Run a cross-vendor bake-off on the same harness
Once the eval exists, comparing models becomes mechanical instead of anecdotal. Run every candidate - across vendors and across sizes within a vendor - through the identical harness, the same inputs, the same scoring, the same parsing of outputs. Vendor benchmarks are run on the vendor's tasks; yours is run on your task, which is the only one that matters for your decision.
The harness itself needs to be reproducible, which means pinning model versions and lowering sampling temperature for the graded runs so scoring is far more stable run to run. Lower temperature is a reproducibility lever, not a correctness fix - it makes scoring stable, it does not make a wrong model right. The bake-off output is a table, not a winner: this model leads on correctness but costs more and runs slower, that one is close on quality at a fraction of the latency, a third is strong on the common cases and weak on the adversarial slice. That table is what lets you choose deliberately, and re-choose later when a new model ships, because the gate has not moved even though the candidates have.
Ship behind a router, and keep the eval as a standing gate
The bake-off rarely produces one model that dominates on every dimension, and that is fine, because you do not have to pick one for everything. Put the chosen models behind a router that sends each request to the model that wins on the dimensions that request cares about - a cheap fast model for the common, low-stakes path, an expensive careful model for the inputs the eval flagged as hard or high-cost-of-error. The router is a policy you can tune, and the eval is what tells you whether a routing change helped or hurt.
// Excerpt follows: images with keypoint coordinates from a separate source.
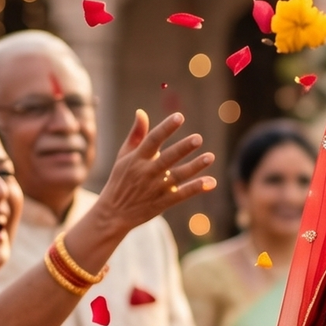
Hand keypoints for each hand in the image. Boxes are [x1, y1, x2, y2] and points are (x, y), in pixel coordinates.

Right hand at [81, 110, 215, 252]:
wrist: (113, 213)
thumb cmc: (121, 179)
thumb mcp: (124, 156)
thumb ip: (136, 135)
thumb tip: (141, 112)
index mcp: (137, 159)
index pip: (152, 140)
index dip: (165, 128)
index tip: (179, 117)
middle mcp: (146, 172)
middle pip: (167, 158)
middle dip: (182, 148)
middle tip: (198, 138)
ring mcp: (155, 188)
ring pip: (178, 176)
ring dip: (194, 167)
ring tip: (211, 157)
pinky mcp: (163, 202)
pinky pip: (182, 194)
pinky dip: (196, 188)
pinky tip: (211, 182)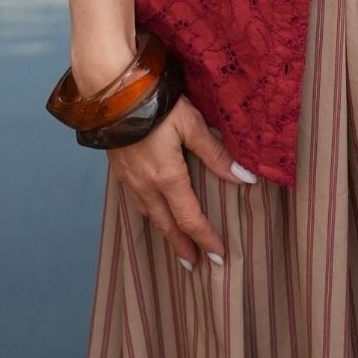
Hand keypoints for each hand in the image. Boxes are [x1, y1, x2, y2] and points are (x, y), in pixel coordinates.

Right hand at [105, 95, 253, 268]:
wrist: (113, 92)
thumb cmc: (156, 104)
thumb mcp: (191, 124)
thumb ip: (216, 153)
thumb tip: (245, 178)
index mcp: (167, 178)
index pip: (190, 219)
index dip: (205, 239)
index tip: (218, 258)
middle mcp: (146, 185)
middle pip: (167, 225)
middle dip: (182, 246)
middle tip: (194, 265)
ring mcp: (128, 179)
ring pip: (149, 215)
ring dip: (164, 231)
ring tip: (175, 241)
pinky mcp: (118, 170)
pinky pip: (136, 201)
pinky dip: (149, 213)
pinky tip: (152, 210)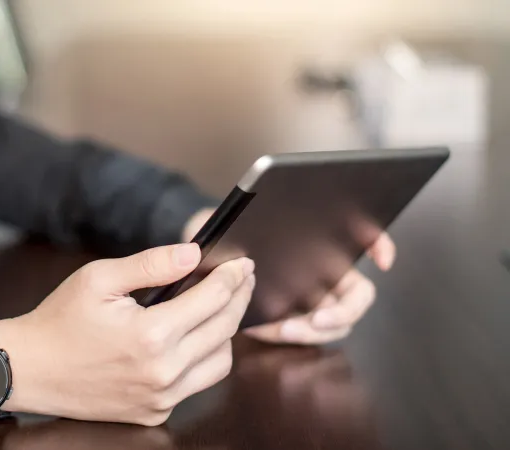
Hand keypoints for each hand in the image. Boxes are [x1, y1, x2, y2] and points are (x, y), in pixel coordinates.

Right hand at [0, 243, 254, 425]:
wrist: (30, 369)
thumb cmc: (60, 320)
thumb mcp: (99, 279)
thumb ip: (151, 264)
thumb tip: (193, 253)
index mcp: (152, 335)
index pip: (213, 299)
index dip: (233, 277)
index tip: (242, 263)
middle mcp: (163, 372)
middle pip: (225, 329)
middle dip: (238, 298)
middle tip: (242, 279)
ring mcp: (160, 398)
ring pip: (220, 362)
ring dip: (225, 333)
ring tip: (217, 309)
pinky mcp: (154, 413)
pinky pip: (196, 385)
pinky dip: (202, 360)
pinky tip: (191, 340)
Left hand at [182, 208, 395, 344]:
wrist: (206, 258)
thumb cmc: (226, 232)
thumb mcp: (232, 217)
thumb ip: (243, 214)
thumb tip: (249, 215)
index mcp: (323, 245)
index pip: (367, 239)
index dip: (381, 245)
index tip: (383, 259)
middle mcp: (326, 275)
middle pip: (355, 300)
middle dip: (342, 313)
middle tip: (318, 320)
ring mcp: (311, 302)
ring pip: (329, 327)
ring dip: (310, 332)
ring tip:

The last and most important habit is to keep the eval running after launch. Models get deprecated and silently replaced, prompts get edited, the input distribution drifts as the product changes underneath you. A model that passed the gate once and is trusted forever decays without anyone noticing. Wire the eval into the release path so no prompt or model change ships without clearing the same bar, and re-score on a cadence against fresh labeled inputs. Treated this way, quality stops being a launch-day screenshot and becomes a maintained property - one that stays good as the model, prompts, and inputs change underneath it.
Takeaways
- Build the eval before the feature. Define what good means, assemble a trusted labeled set, and pick a threshold - then make model choice, prompts, and every later change answer to that one gate.
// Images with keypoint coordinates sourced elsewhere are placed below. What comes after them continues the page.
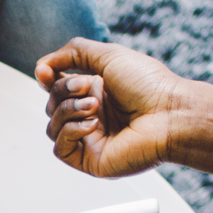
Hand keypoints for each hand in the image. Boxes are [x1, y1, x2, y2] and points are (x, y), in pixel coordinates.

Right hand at [35, 40, 185, 177]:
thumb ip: (74, 52)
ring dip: (68, 110)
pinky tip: (92, 123)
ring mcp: (91, 139)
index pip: (57, 87)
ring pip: (52, 127)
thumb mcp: (108, 55)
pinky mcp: (91, 160)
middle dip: (63, 92)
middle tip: (87, 87)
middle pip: (52, 105)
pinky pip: (60, 148)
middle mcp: (92, 115)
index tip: (45, 71)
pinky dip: (70, 131)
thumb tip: (42, 66)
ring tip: (94, 105)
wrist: (171, 114)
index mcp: (97, 91)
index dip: (48, 79)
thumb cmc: (150, 86)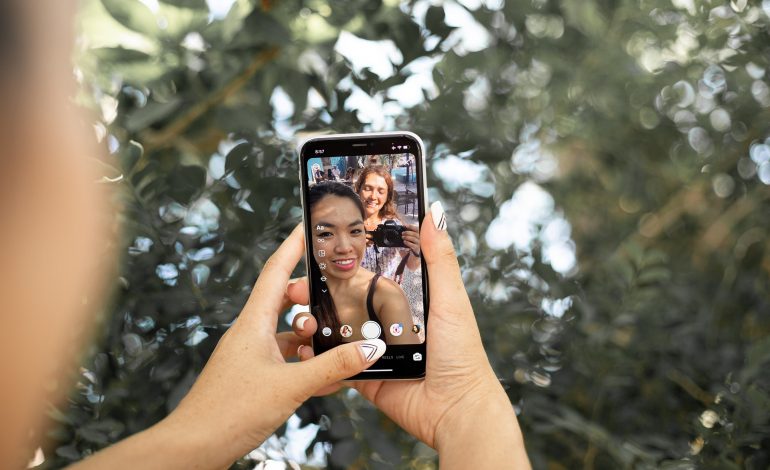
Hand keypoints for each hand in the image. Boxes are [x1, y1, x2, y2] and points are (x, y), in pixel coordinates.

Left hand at [70, 225, 386, 469]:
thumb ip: (332, 366)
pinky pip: (286, 359)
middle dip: (310, 297)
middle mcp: (251, 334)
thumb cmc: (228, 412)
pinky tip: (328, 377)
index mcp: (253, 323)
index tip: (309, 225)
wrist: (194, 448)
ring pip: (287, 332)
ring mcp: (252, 356)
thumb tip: (367, 349)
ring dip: (311, 334)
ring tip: (336, 340)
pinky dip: (306, 362)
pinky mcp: (254, 378)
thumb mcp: (290, 385)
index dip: (293, 245)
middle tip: (335, 296)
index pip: (275, 271)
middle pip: (284, 300)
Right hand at [292, 208, 529, 466]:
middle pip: (343, 302)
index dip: (341, 265)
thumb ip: (439, 258)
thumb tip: (435, 211)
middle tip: (295, 286)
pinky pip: (334, 365)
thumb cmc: (461, 354)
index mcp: (405, 302)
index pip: (367, 276)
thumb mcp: (451, 299)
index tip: (317, 250)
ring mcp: (372, 350)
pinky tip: (301, 347)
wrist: (455, 410)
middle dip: (316, 292)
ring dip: (312, 323)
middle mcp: (386, 324)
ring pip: (334, 332)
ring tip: (296, 315)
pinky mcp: (363, 377)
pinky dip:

- Decompose quality into independent dimensions - correctness, format validity, calibration, latency, cost, tail and adversarial behavior - because a single blended number hides the exact tradeoff you need to see.
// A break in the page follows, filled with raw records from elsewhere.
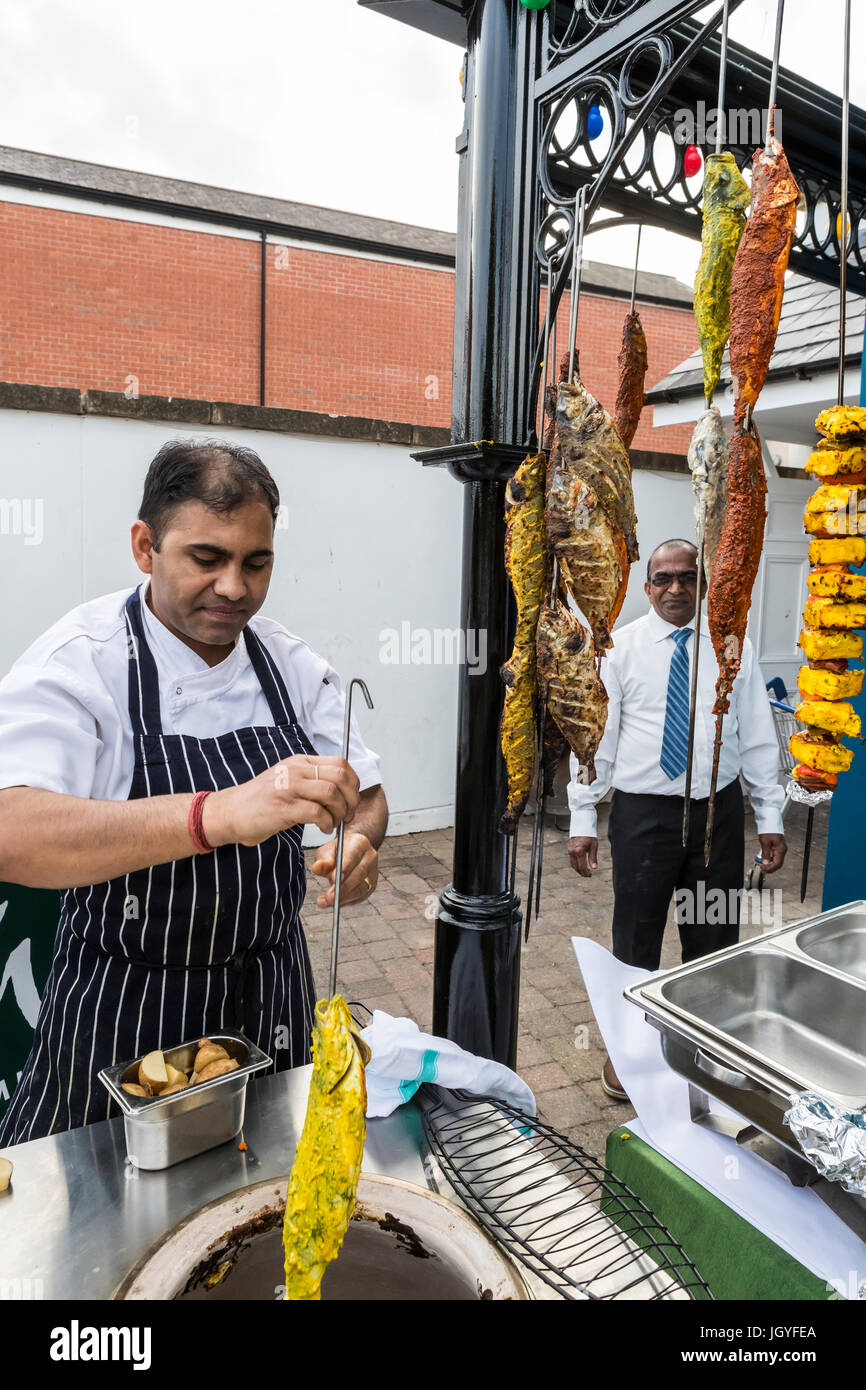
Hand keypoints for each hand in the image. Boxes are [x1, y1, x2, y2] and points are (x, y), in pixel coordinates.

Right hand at [202, 754, 359, 847]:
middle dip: (351, 799)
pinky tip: (323, 828)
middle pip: (340, 777)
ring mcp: (288, 787)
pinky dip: (327, 823)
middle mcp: (295, 770)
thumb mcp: (288, 779)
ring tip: (334, 823)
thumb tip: (343, 789)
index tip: (352, 798)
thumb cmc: (260, 800)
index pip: (340, 764)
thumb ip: (311, 779)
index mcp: (299, 762)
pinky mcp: (283, 808)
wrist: (230, 812)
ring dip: (340, 812)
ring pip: (332, 794)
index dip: (353, 783)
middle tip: (348, 814)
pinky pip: (318, 813)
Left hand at [311, 830, 377, 908]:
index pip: (352, 857)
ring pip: (361, 889)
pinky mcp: (371, 886)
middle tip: (328, 897)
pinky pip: (360, 897)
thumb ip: (323, 860)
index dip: (344, 869)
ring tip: (326, 902)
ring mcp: (373, 872)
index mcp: (360, 844)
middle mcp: (370, 857)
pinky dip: (347, 902)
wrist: (351, 852)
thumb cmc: (337, 851)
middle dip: (343, 888)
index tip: (333, 879)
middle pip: (359, 875)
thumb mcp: (327, 850)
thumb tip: (317, 867)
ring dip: (344, 898)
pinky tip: (335, 903)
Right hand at [569, 836, 597, 877]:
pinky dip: (576, 864)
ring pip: (573, 864)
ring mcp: (570, 851)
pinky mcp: (569, 849)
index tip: (590, 875)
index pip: (582, 866)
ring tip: (585, 871)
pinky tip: (581, 865)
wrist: (582, 827)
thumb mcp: (593, 846)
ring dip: (578, 869)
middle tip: (588, 875)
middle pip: (576, 867)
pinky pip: (571, 860)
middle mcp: (573, 852)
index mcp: (579, 851)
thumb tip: (594, 868)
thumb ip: (593, 858)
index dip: (586, 873)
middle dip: (582, 873)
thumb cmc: (589, 836)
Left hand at [758, 833, 786, 874]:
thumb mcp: (765, 843)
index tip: (763, 868)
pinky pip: (776, 857)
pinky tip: (765, 861)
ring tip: (763, 866)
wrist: (770, 822)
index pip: (777, 864)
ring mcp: (781, 849)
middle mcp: (782, 850)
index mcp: (781, 849)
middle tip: (763, 870)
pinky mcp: (778, 847)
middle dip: (771, 868)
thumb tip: (765, 863)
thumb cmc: (768, 830)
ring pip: (777, 861)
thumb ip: (765, 854)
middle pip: (778, 864)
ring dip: (770, 865)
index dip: (770, 868)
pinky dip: (771, 860)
- Your labeled set is the answer key: anchor labels to verifiable evidence, and enforce anti-contamination by keeping expected answers out of the prompt, tool results, and few-shot examples, with a held-out slice used only for scoring.
- Run a cross-vendor bake-off on one reproducible harness with pinned versions and low temperature. The output is a tradeoff table, not a single winner - lower temperature buys reproducibility, not correctness.
- Ship behind a router that matches each request to the model that wins on the dimensions it cares about, and keep the eval running as a release gate so quality survives model deprecation, prompt edits, and input drift.